There is no federal law governing GPS tracking of employees in the United States. That is not a simplification, it is the actual situation. GPS tracking laws are a patchwork of state statutes that range from “do whatever you want” to “$7,500 per violation.” If you run a field service company across multiple states, you are playing a compliance game where the rules change at every state line.
GPS tracking laws: states that require written notice
New York, Connecticut and Delaware have the most explicit requirements. In these states, you must give employees written notice before activating any form of electronic monitoring, including GPS. Not verbal notice. Not a mention in the onboarding packet. A dedicated, signed written notice.

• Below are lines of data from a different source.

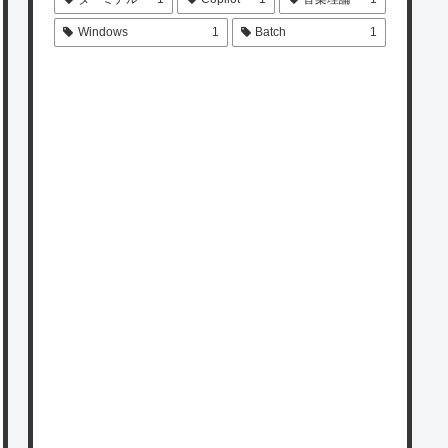
Windows
1
Batch
1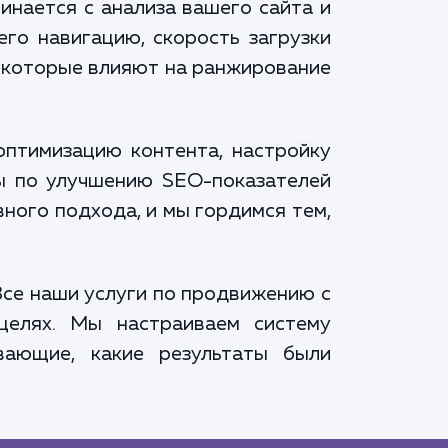
инается с анализа вашего сайта и
его навигацию, скорость загрузки
, которые влияют на ранжирование
оптимизацию контента, настройку
ры по улучшению SEO-показателей
вного подхода, и мы гордимся тем,
Все наши услуги по продвижению с
целях. Мы настраиваем систему
вающие, какие результаты были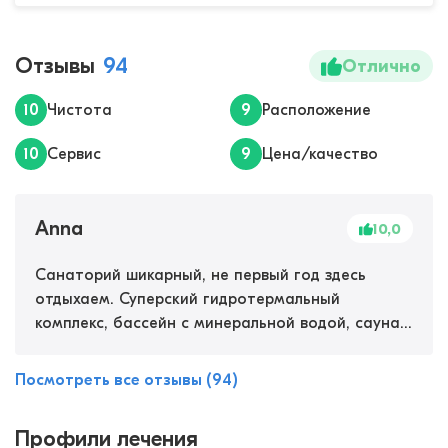
Отзывы
94
Отлично
10
Чистота
9
Расположение
10
Сервис
9
Цена/качество
Anna
10,0
Санаторий шикарный, не первый год здесь
отдыхаем. Суперский гидротермальный
комплекс, бассейн с минеральной водой, сауна,
баня. Лечебные процедуры очень хорошие, есть
бювет, грязи, массажи. Еда - шведский стол, все
Посмотреть все отзывы (94)
вкусно, разнообразно. Море совсем рядом.
Персонал доброжелательный. Для взрослых и
Профили лечения
детей аниматоры, боулинг, бильярд, кинозал,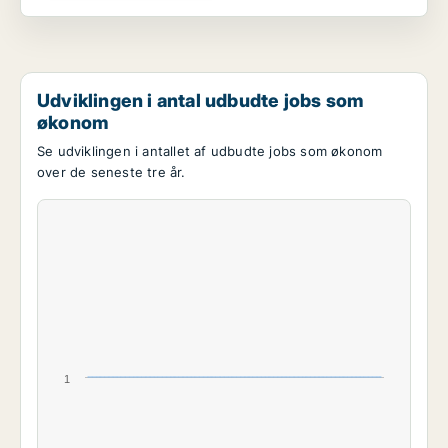
Udviklingen i antal udbudte jobs som
økonom
Se udviklingen i antallet af udbudte jobs som økonom
over de seneste tre år.
1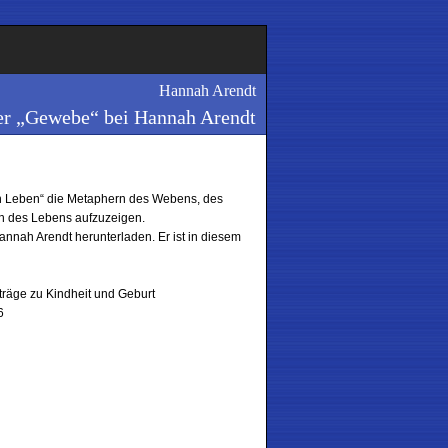
Hannah Arendt
r „Gewebe“ bei Hannah Arendt
gen Leben“ die Metaphern des Webens, des
 des Lebens aufzuzeigen.
annah Arendt herunterladen. Er ist in diesem
träge zu Kindheit und Geburt
6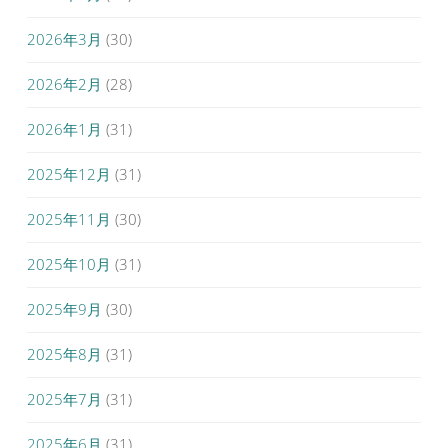
2026年3月
(30)
2026年2月
(28)
2026年1月
(31)
2025年12月
(31)
2025年11月
(30)
2025年10月
(31)
2025年9月
(30)
2025年8月
(31)
2025年7月
(31)
2025年6月
(31)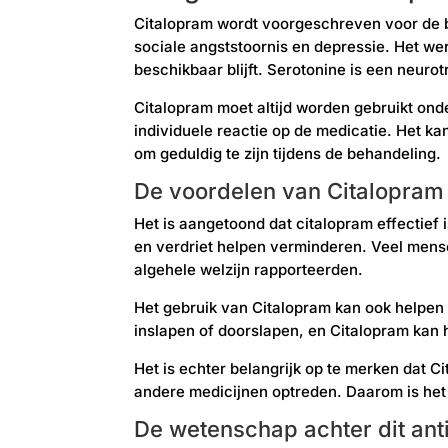
Citalopram wordt voorgeschreven voor de 
sociale angststoornis en depressie. Het w
beschikbaar blijft. Serotonine is een neurot
Citalopram moet altijd worden gebruikt ond
individuele reactie op de medicatie. Het ka
om geduldig te zijn tijdens de behandeling.
De voordelen van Citalopram
Het is aangetoond dat citalopram effectief
en verdriet helpen verminderen. Veel mens
algehele welzijn rapporteerden.
Het gebruik van Citalopram kan ook helpe
inslapen of doorslapen, en Citalopram kan
Het is echter belangrijk op te merken dat C
andere medicijnen optreden. Daarom is het 
De wetenschap achter dit an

In New York, failing to provide this notice can cost you $500 to $3,000 per employee. Connecticut and Delaware impose similar penalties. The math is simple: ten employees without notice in New York could mean a $30,000 fine.
California and the CCPA problem
California treats precise geolocation as sensitive personal information under the CCPA. This is a different league. You must disclose GPS tracking in your privacy policy. You must limit data collection to what is strictly necessary. Employees can request deletion of their location history. And violations carry penalties up to $7,500 per intentional violation. Each employee is a separate violation. Ten employees, $75,000 exposure.
Company vehicles vs personal vehicles
Courts consistently uphold employer rights to track company-owned vehicles. You own the vehicle, you can know where it is. But personal vehicles are a different story. You cannot install GPS on an employee personal car without written consent. This applies everywhere, in every state, regardless of specific GPS laws.